Problem Set: Minimum Legal Drinking Age

The Data

Because access to the underlying individual mortality data is restricted, here we will work with group averages. The data you will need to complete the following is available from https://ditraglia.com/data/mlda.dta. The dataset contains multiple columns, but you’ll only need two of them. The first is agecell. This variable contains age in months, stored as a whole number of years plus a decimal. For example, agecell == 19.06849 means roughly 19 years and a month. (It’s a bit inelegant, I agree!) The second is all, which gives all-cause mortality rates per 100,000 individuals.

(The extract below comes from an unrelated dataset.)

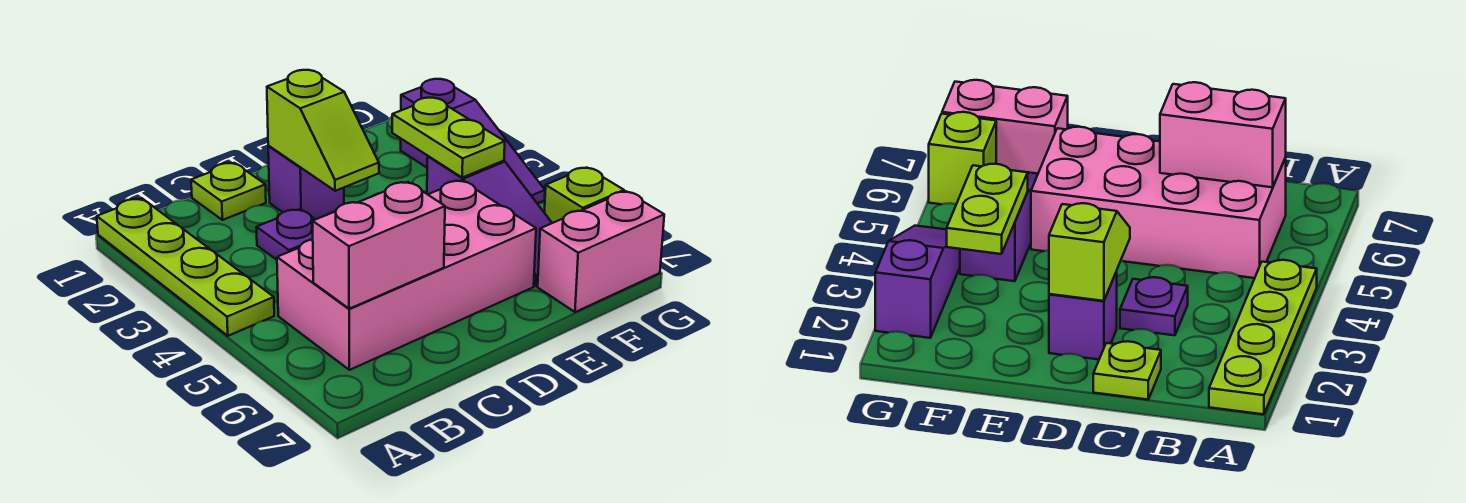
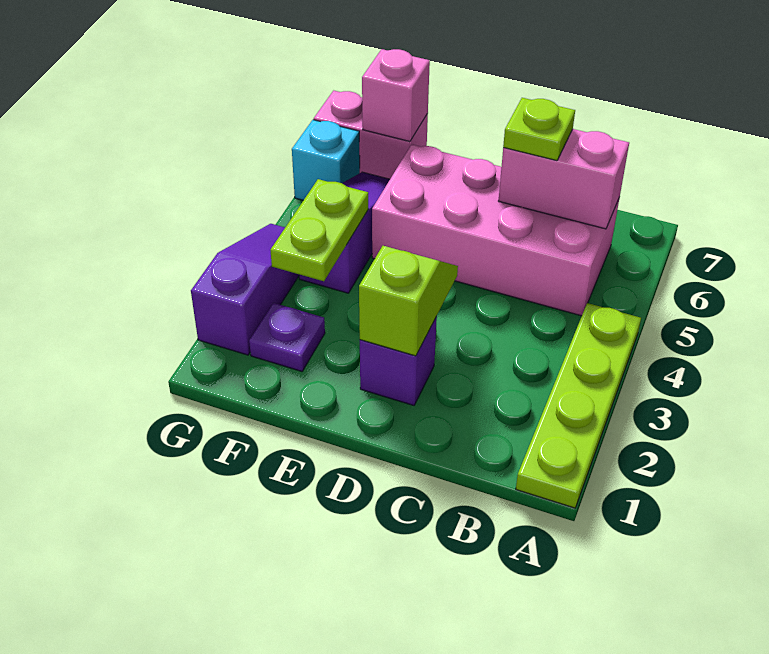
lime plate C1 level 1 -> lime plate C6 level 3
purple plate C3 level 1 -> purple plate F2 level 1
none -> pink brick F7 level 2
lime brick G6 level 1 -> cyan brick G6 level 1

These variables were constructed as follows: underlying both of them is individual data on mortality. These individual data were grouped into fifty “bins” based on age in months. The average age in the bin was stored in agecell and the mortality rate in the bin was stored in all. (I provide this explanation only in case you’re curious: you won’t need to worry about it below!)

Exercises

  1. Load the data (it’s a .dta file, so you’ll want to use read_dta() from the haven package). Typeset the linear RD model and define the Conditional Average Treatment Effect (CATE).
  2. Use a linear RD model to estimate the causal effect of legal access to alcohol on death rates. Plot your results and carry out appropriate statistical inference. Interpret the CATE and discuss your findings. Hint: Consult the “Regression discontinuity” lecture slides if you need a reminder of the econometrics or the implementation in R.
  3. Repeat the preceding part using a quadratic rather than linear specification. Compare and contrast your findings.
  4. RD analysis is fundamentally local in nature: the mortality rates of individuals far from the cut-off should not inform us about the causal effect for 21 year olds. Repeat parts 2 and 3 after restricting your sample to ages between 20 and 22, inclusive, to check the sensitivity of your results. Discuss your findings.